One of the most challenging issues at Osgoode Hall Law School, as I suspect it is at virtually every law school in Canada, is financial accessibility for our JD program. Even with a significant financial aid program disbursing more than $3 million annually, tuition of approximately $23,000 at Osgoode (while not the most expensive law school in town) is a significant if not insurmountable barrier for many. Perhaps it’s time we consider whether an innovative part-time JD program can be part of overcoming this accessibility barrier.
There is not a mid-sized city in the U.S. (never mind a large city) without part-time law school programs, most as companions to full-time programs. Some, like Georgetown University in Washington D.C., are top-tier law schools, while many are drawn from schools with less prestigious reputations, leading to a stigma regarding the academic rigour of “night school.” The U.S. examples demonstrates some of the positive implications of accessibility but also cautionary tales on programs whose students are isolated from the main currents of student life and intellectual engagement at law school.
I should add existing JD programs across Canada almost universally offer a part-time option for students admitted to the program – however, in all the programs of which I am aware (including the program at Osgoode) this is an option that is either an accommodation for students unable to pursue or continue full time study or an option which is structured in a way that few students are encouraged to pursue. I am aware of no law school in Canada that has designed a program with this option as the “norm” rather than the “exception,” apart from the graduate sphere (where Osgoode pioneered the professional LL.M. programs nearly 20 years ago).
Let me offer 5 reasons why in my view the time is right for this discussion in Canadian legal education.
Accessibility is primarily a debate focused on getting students sufficient funds to engage in full-time study. That debate remains vitally important and part-time legal education is not a response to that broader issue. It does, however, respond to the reality that many potential students could not attend law school even with relief from high tuitions because they simply cannot afford to give up their jobs or family responsibilities. While empirical studies are hard to come by to substantiate the claim, the group shut out of law school is likely to include mature students, recent immigrants and students from communities underrepresented otherwise at Canadian law schools. Tuition for these programs will be more affordable as the cost is spread over a longer period of time, but also opens up different and more innovative methods to fund legal education (for example, income contingent loan repayment schemes).
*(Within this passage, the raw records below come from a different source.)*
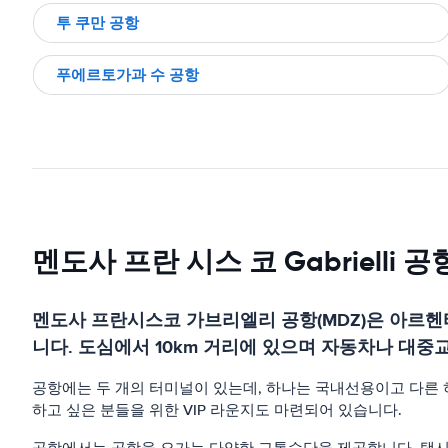
투 쿠만 공항
푸에르토가과 수 공항
멘도사 프란 시스 코 Gabrielli
멘도사 프란시스코 가브리엘리 공항(MDZ)은 아르헨
니다. 도심에서 10km 거리에 있으며 자동차나 대중
공항에는 두 개의 터미널이 있는데, 하나는 국내선용이고 다른 하
하고 싶은 분들을 위한 VIP 라운지도 마련되어 있습니다.
공항에서는 공항을 오가는 다양한 교통수단을 제공합니다. 택시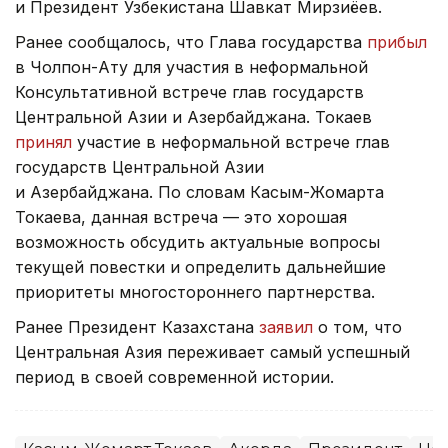
и Президент Узбекистана Шавкат Мирзиёев.
Ранее сообщалось, что Глава государства
прибыл
в Чолпон-Ату для участия в неформальной
Консультативной встрече глав государств
Центральной Азии и Азербайджана. Токаев
принял
участие в неформальной встрече глав
государств Центральной Азии
и Азербайджана. По словам Касым-Жомарта
Токаева, данная встреча — это хорошая
возможность обсудить актуальные вопросы
текущей повестки и определить дальнейшие
приоритеты многостороннего партнерства.
Ранее Президент Казахстана
заявил
о том, что
Центральная Азия переживает самый успешный
период в своей современной истории.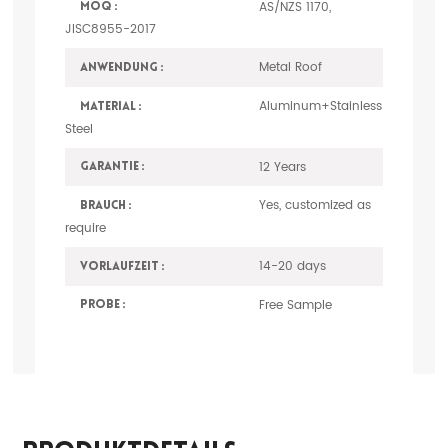
AS/NZS 1170,
MOQ :
JISC8955-2017
Metal Roof
Anwendung :
Aluminum+Stainless
Material :
Steel
12 Years
Garantie :
Yes, customized as
Brauch :
require
14-20 days
Vorlaufzeit :
Free Sample
Probe :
I believe we are ready to move beyond the false stigma that part-time legal education is “night school” and a second-tier legal education – people work on different schedules and in different contexts. There is no reason to assume that courses offered at times and in the settings that respond to student needs will be of lesser quality. The model I have in mind is less “part-time” and more “flex-time.” Some courses might be offered in evenings, while others could be run intensively over several weekends or two weeks over the summer. Others still might be on-line of a hybrid of digital and physical settings. Part-time legal education, as a result, tends to be more student-focused and empowers students in greater ways to direct their own legal education tailored to their lives and goals.
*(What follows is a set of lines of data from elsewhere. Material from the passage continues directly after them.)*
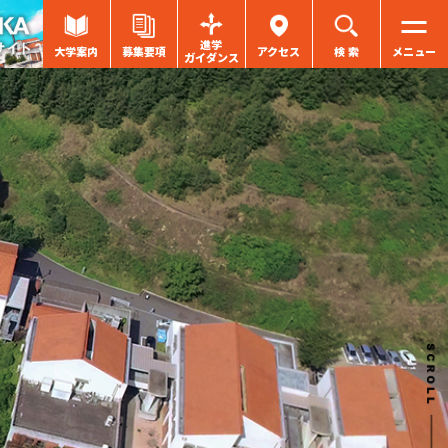
進学
大学案内
募集要項
アクセス
検 索
メニュー
ガイダンス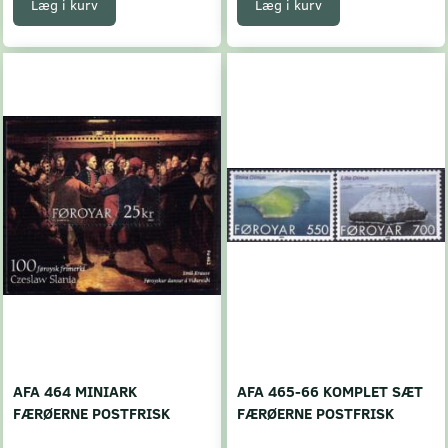
Læg i kurv
Læg i kurv
AFA 464 MINIARK
AFA 465-66 KOMPLET SÆT
FÆRØERNE POSTFRISK
FÆRØERNE POSTFRISK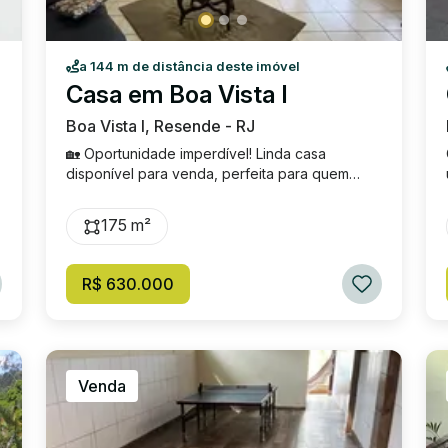
a 144 m de distância deste imóvel
Casa em Boa Vista I
Boa Vista I, Resende - RJ
🏡 Oportunidade imperdível! Linda casa
disponível para venda, perfeita para quem
busca conforto, espaço e praticidade! ✨
Detalhes do imóvel: 3 quartos, sendo 1 suíte
175 m²
espaçosa. Sala de estar ampla e
aconchegante. Antessala com excelente
iluminação natural. Cozinha funcional e bem
R$ 630.000
ventilada. Banheiro social com ótimo
acabamento. Área gourmet com churrasqueira ,
ideal para momentos em família e amigos.
Quintal amplo com muito espaço para lazer,
jardim ou até uma futura piscina! 📐 Terreno
Venda
com 375m². 🏠 Área construída de 175m². Tudo
isso em um imóvel bem distribuído, pensado
para oferecer qualidade de vida e bem-estar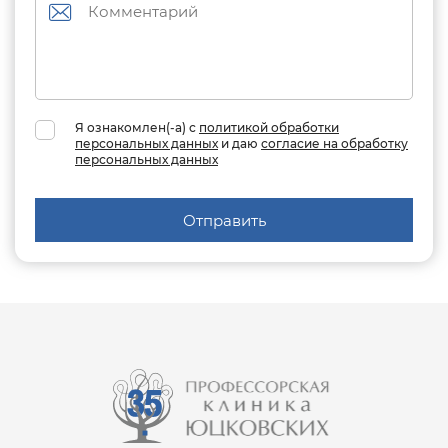
Я ознакомлен(-а) с
политикой обработки
персональных данных
и даю
согласие на обработку
персональных данных
Отправить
Part-time legal education may attract a more generationally diverse group of students, in addition to students from a broader range of socioeconomic backgrounds. Further (and relatedly) because of the broader experience on which these students draw, they may be more likely to bring a critical and reflective eye to the existing law and the status quo of the justice system.
4. Reform and Change
The time is ripe for part-time law program in part because of the broader flux in legal education. In just the past 5 years, Canada has witnessed two new law schools launch (Thompson Rivers, Lakehead) with a third on the way (Canada’s first private law school, Trinity Western), on top of significant increases in law school enrolment (at Ottawa and Queens) and new or expanded programs at existing Law Schools (such as Montreal’s expanded Common Law program). The Federation of Law Societies of Canada now has issued a robust accreditation model with an approved national set of competencies and a requirement that common law schools submit annual reports for evaluation and approval. The Law Society of Upper Canada has approved a novel, alternative stream to licensing known as the Law Practice Program (LPP) to be offered by Ryerson University and the University of Ottawa. While some are understandably anxious about adding more law graduates to the existing pool, I would argue the demonstrated reality of unmet legal needs suggests the issue is not whether we have too many lawyers or law students but rather how to link up the supply of new graduates with the unmet demands. In any event, part-time legal education could be established either through opening up new spots in JD programs, or shifting existing full-time spots.
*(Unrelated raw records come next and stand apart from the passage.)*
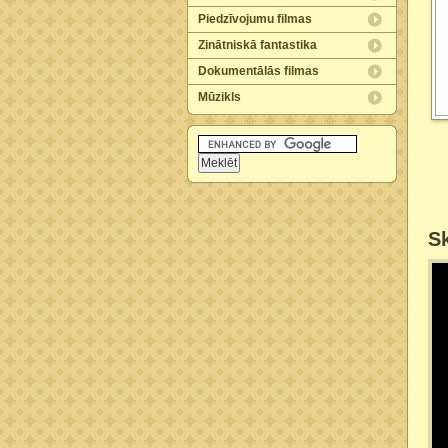
Piedzīvojumu filmas
Zinātniskā fantastika
Dokumentālās filmas
Mūzikls
Sk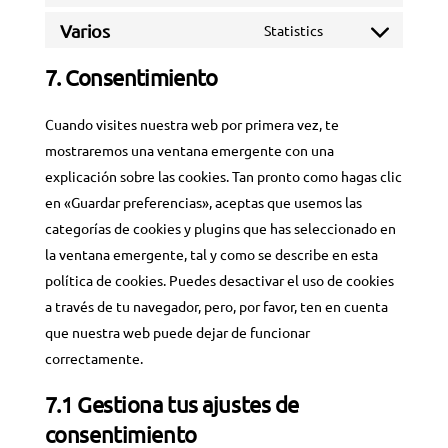
to
maps
Varios
Statistics
service
Consent
youtube
to
7. Consentimiento
service
varios
Cuando visites nuestra web por primera vez, te
mostraremos una ventana emergente con una
explicación sobre las cookies. Tan pronto como hagas clic
en «Guardar preferencias», aceptas que usemos las
categorías de cookies y plugins que has seleccionado en
la ventana emergente, tal y como se describe en esta
política de cookies. Puedes desactivar el uso de cookies
a través de tu navegador, pero, por favor, ten en cuenta
que nuestra web puede dejar de funcionar
correctamente.
7.1 Gestiona tus ajustes de
consentimiento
Part-time legal education is not simply about the same programs taken at a different pace. It opens up the possibilities for a different kind of curriculum, different approaches to experiential education and problem solving, to the role of technology in legal education and to pedagogy more broadly. Different mixes of full-time and adjunct faculty may be a better fit for this educational setting. Finally, public interest work and community engagement play out differently as well when students share less time together in a physical bricks-and-mortar law school. Exploring legal education in a flex-time model can (and should) entail rethinking the means and ends of legal education itself.
There are of course many reasons beyond these 5 as to why part-time legal education may make sense and may meet both compelling individual student needs and a broader public interest need. And, rethinking how students pursue their law degree opens up space for us to think in new ways about other aspects of Law School. I can’t think of a better time for new approaches.